Oral History Lives at the Retirement Center

One of the perks of living in the retirement home is the boost that my cultural side is getting. There is a lecture every evening at 6:30 sharp. There is music on Friday evenings and a classical concert on Saturday mornings. I’m getting all of this without leaving home, so to speak. I hope I don’t overdose.

The evening lectures are a sell-out, no matter what the subject. The other evening a very erudite man delivered a lecture on a topic related to the history of Israel. It was fascinating. He started off in a curious manner. He asked, rather hesitantly, if there was anyone in the audience who had been present on a ship that was sunk off the Tel Aviv beach in 1948. No one moved a muscle. He heaved a visible sigh of relief and said, “Good. Now I will continue.” He went on to tell the story of the shelling, the sinking, the political arguments and the complicated background leading to that fateful day.

“It was on the 14th of June that the prime minister made an announcement …”

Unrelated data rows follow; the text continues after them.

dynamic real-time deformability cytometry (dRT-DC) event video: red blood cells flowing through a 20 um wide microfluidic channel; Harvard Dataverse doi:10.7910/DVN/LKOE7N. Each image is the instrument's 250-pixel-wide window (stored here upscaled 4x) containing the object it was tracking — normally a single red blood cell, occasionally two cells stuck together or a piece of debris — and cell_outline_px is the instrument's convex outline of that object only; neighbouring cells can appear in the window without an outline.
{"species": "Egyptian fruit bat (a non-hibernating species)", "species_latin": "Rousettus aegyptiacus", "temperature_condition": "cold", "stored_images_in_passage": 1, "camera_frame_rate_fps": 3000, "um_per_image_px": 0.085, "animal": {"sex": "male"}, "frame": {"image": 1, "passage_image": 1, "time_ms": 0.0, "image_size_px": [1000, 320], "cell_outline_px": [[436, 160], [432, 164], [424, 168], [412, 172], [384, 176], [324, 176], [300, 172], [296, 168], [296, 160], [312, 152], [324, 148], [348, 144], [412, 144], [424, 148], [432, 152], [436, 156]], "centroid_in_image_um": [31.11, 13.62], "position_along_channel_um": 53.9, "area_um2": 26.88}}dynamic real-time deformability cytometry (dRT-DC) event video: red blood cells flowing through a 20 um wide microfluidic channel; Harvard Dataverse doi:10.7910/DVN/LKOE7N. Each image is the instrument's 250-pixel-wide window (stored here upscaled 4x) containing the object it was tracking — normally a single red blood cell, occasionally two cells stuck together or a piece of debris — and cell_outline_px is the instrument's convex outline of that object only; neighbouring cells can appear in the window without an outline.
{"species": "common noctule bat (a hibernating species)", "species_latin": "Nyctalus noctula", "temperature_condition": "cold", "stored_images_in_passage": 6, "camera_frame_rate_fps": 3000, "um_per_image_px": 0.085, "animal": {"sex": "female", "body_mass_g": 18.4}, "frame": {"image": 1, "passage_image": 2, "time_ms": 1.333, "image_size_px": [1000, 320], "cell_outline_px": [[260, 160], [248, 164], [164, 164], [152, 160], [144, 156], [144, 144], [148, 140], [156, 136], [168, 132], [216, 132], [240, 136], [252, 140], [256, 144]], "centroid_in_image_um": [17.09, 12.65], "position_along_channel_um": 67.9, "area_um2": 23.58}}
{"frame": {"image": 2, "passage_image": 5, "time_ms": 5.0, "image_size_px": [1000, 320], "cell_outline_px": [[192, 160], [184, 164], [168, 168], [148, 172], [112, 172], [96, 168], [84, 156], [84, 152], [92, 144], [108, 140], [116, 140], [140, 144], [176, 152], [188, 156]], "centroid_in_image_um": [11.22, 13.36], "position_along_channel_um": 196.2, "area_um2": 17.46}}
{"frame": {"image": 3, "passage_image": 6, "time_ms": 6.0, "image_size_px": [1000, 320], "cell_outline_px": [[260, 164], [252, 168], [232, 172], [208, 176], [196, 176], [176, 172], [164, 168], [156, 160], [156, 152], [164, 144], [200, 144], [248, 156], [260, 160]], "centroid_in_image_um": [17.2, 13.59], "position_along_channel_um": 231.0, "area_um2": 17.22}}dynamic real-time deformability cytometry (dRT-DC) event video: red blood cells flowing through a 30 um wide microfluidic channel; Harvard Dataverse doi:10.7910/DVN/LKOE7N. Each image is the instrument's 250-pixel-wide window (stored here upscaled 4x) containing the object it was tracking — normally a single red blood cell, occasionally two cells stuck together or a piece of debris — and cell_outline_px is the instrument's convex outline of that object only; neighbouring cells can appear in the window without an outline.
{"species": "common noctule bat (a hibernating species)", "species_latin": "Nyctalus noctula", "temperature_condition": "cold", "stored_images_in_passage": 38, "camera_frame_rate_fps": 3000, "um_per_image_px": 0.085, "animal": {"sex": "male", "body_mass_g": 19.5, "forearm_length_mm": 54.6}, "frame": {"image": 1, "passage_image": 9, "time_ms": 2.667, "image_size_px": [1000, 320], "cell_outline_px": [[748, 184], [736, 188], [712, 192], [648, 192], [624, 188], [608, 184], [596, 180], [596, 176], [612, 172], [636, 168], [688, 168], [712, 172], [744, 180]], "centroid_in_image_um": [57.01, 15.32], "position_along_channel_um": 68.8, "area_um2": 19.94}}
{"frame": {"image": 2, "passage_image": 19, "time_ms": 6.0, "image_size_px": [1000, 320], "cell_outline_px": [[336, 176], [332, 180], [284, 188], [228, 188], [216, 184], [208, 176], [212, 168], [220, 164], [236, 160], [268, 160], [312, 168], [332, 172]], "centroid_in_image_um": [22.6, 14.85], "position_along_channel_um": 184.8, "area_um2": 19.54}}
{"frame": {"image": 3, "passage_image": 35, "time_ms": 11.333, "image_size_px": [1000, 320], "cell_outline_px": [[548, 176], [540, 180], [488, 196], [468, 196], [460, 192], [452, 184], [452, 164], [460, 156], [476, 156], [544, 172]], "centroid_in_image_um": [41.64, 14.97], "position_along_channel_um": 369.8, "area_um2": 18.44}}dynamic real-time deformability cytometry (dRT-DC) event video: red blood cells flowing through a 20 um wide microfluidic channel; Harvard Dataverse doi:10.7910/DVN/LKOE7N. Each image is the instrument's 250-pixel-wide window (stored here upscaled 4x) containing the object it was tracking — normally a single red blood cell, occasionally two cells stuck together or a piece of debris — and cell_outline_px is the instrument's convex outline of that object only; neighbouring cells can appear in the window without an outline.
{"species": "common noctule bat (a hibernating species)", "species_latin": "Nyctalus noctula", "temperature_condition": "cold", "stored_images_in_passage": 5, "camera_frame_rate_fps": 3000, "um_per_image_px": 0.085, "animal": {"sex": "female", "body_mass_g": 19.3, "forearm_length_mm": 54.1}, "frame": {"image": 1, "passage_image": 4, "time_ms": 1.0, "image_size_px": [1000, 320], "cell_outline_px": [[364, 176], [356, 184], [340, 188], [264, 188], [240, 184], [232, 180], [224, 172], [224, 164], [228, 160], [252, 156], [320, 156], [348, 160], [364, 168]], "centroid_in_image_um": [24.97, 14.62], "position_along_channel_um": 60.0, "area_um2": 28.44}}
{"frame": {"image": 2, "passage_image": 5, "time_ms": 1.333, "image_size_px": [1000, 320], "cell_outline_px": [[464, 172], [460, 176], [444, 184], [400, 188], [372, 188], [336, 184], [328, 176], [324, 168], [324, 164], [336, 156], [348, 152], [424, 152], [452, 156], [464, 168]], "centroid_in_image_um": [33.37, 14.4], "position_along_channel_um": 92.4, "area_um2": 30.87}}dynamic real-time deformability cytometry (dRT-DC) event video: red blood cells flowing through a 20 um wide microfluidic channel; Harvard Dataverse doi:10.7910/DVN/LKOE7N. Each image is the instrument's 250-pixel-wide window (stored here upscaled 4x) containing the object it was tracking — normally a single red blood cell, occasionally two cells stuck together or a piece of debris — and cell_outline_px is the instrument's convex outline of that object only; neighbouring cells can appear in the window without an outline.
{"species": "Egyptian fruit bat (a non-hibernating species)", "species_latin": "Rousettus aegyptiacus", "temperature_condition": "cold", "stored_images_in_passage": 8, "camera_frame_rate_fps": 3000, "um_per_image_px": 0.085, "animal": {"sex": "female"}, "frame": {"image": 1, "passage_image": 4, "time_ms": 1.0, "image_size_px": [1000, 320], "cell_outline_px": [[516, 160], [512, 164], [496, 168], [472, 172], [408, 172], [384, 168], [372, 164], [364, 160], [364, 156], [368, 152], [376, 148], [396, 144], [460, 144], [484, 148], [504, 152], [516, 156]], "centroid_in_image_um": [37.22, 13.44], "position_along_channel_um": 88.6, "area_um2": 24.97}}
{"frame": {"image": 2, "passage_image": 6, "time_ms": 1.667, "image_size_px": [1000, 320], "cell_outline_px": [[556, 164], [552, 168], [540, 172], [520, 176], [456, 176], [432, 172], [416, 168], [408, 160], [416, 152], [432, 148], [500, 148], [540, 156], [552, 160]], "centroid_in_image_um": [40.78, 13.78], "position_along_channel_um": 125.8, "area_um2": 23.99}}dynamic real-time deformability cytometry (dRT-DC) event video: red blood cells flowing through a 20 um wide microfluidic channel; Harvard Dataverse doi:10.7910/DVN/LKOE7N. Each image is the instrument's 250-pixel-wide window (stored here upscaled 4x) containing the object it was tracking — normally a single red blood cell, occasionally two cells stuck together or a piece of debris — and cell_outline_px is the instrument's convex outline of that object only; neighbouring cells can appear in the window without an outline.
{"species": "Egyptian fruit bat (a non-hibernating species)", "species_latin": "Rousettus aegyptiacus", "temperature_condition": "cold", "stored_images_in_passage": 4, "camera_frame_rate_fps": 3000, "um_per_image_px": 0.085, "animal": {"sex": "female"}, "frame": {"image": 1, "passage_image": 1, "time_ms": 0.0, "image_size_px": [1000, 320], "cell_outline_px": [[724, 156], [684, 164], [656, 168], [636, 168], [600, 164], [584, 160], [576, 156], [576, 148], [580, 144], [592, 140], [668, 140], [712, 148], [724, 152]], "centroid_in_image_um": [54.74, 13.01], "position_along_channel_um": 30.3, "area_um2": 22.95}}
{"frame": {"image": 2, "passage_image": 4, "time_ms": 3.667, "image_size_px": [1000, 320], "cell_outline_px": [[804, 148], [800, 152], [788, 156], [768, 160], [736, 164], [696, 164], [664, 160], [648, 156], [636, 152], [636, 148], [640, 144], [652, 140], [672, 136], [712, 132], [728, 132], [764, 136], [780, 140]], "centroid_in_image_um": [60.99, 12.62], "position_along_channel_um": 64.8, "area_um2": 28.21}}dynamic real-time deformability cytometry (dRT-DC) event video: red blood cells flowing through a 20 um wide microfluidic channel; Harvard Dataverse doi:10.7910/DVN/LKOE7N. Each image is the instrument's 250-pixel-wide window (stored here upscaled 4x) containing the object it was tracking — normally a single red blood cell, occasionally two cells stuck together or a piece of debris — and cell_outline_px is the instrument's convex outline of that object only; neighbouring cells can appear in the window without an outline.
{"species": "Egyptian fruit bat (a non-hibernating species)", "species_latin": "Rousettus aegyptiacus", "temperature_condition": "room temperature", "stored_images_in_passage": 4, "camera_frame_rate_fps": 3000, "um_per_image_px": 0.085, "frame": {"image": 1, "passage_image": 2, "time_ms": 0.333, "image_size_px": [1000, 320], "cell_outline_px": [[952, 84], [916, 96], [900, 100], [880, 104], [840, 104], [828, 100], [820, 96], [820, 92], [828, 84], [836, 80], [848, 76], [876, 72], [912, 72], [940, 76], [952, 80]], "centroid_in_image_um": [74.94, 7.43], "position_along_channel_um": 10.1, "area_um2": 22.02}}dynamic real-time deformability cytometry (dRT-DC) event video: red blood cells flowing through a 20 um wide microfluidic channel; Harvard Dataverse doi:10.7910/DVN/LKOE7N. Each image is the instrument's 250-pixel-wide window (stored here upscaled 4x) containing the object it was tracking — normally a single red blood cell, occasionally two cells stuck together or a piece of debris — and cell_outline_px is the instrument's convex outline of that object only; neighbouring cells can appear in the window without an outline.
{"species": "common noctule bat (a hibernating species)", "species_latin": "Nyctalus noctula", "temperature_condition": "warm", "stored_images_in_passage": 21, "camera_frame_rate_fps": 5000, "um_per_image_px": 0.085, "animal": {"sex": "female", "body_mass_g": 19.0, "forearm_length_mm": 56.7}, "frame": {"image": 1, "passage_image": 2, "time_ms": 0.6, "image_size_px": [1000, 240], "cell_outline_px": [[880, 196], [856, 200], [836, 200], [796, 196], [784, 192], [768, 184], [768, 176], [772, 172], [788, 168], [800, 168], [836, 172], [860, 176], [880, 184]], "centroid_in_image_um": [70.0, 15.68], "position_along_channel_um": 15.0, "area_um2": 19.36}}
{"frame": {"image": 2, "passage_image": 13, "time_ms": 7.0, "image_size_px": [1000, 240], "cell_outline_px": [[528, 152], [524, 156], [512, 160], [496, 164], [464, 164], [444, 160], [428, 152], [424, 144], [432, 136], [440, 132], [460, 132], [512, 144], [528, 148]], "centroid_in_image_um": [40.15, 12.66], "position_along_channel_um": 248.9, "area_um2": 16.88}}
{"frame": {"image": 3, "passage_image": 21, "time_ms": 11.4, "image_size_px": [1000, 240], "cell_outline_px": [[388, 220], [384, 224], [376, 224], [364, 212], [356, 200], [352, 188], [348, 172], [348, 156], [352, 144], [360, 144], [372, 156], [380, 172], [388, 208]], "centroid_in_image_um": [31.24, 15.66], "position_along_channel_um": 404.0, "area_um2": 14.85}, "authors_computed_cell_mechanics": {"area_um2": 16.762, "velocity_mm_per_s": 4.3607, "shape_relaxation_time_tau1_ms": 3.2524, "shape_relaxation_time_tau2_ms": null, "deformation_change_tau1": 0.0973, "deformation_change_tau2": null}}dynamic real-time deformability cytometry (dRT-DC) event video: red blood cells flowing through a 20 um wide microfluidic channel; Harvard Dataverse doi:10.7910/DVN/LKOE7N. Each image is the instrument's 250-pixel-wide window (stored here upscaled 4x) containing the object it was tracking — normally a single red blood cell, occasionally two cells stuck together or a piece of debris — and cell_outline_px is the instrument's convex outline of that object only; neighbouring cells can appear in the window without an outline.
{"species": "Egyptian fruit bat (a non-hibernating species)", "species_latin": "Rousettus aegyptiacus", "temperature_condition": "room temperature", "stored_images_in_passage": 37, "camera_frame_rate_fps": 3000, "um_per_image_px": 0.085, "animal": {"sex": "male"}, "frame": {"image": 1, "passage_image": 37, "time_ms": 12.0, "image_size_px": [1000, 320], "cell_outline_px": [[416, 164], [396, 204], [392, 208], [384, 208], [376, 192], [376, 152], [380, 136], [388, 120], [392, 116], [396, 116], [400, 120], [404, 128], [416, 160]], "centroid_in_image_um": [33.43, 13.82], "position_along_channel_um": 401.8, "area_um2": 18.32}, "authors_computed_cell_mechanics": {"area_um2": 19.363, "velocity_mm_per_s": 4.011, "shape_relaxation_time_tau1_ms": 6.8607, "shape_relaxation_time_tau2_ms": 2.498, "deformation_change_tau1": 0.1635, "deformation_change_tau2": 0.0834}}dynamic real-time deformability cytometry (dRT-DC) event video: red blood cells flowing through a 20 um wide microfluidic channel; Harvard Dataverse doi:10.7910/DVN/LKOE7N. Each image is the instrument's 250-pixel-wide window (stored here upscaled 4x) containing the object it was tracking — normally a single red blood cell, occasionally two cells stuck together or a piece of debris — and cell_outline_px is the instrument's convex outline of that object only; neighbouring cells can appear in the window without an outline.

“It was the 13th!” shouted a voice from the third row. “I was working in the prime minister’s office and I typed the words for him!” It was the 93 year old lady, Sarah, from the fourth floor.

“Okay, it was the 13th, I apologize.”


“Three days later they fired on the ship at 3:10 in the afternoon.

“It was exactly at 3:27!” said a loud voice. “I was on the beach with the new watch my grandfather had bought me and I was checking the time every few minutes to make sure the watch was going!” Solomon, 91, fifth floor.

“I beg your pardon, 4 o’clock,” corrected the lecturer…

More silence.

“Now on the 9th of August the president signed the paper that…”

“It was the 10th. I happened to be in his office at that moment…” Judith, 94, fourth floor.